GraphQL Research Notes
Overview
GraphQL is an open-source data query and manipulation language for APIs, and a runtime for fulfilling queries with existing data.
- A GraphQL server provides a client with a predefined schema written down in Schema Definition Language (SDL).
- The schema defines the queries that can be made.
- The SDL consists of
Type
that describe object types that can be queried on that server and the fields they have. - It can return many resources in a single request which makes it faster than REST API.
An example of a type Project
written using SDL is shown below:
type Project {
name: String!
id: Int!
}
The following shows an example of a query using GraphQL which will return all the Project names and ID.
Input:
{
Project
name
id
}
}
Output:
{
"data": {
"Project": {
"name": "ORCA",
"id": 1
}
}
}
Pros and cons
Pros:
- Able to get many resources in a single request compared to REST API.
- Able to only fetch the needed information in a single request instead of fetching all the data.
- There is no need to validate the data format, as GraphQL will do the validation. Developers need only to write resolvers – how the data will be received.
- A developer can view the available schemas before making the request.
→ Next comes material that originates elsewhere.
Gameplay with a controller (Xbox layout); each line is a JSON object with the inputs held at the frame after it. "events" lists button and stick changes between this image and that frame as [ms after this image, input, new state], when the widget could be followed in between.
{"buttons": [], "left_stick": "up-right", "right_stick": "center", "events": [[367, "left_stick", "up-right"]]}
- There is only one version of GraphQL API thus allowing more maintainable and cleaner code.
- Shows detailed error message including all the resolvers and referring to the exact query part during error in query. This is useful during debugging.
- Centralizes our DB code, making it easier to switch or update DB libraries.
Cons:
- Performance issues with complex queries- it could face performance issues if a client asks for too many nested fields at once.
- Not recommended for small applications. Moreover, the learning curve is higher compared to other methods.
- File uploading is a bit complex.
GraphQL Servers
There are numerous servers for GraphQL that support different programming languages. A list of all the servers can be seen here.
Prebuilt GraphQL servers
AWS AppSync
- AWS AppSync is a fully managed service that develops GraphQL APIs by handling the heavy lifting of securely connecting to data sources like AWS DynamoDB, Lambda, and more.
- automatically scales GraphQL API execution engine up and down to meet API request volumes.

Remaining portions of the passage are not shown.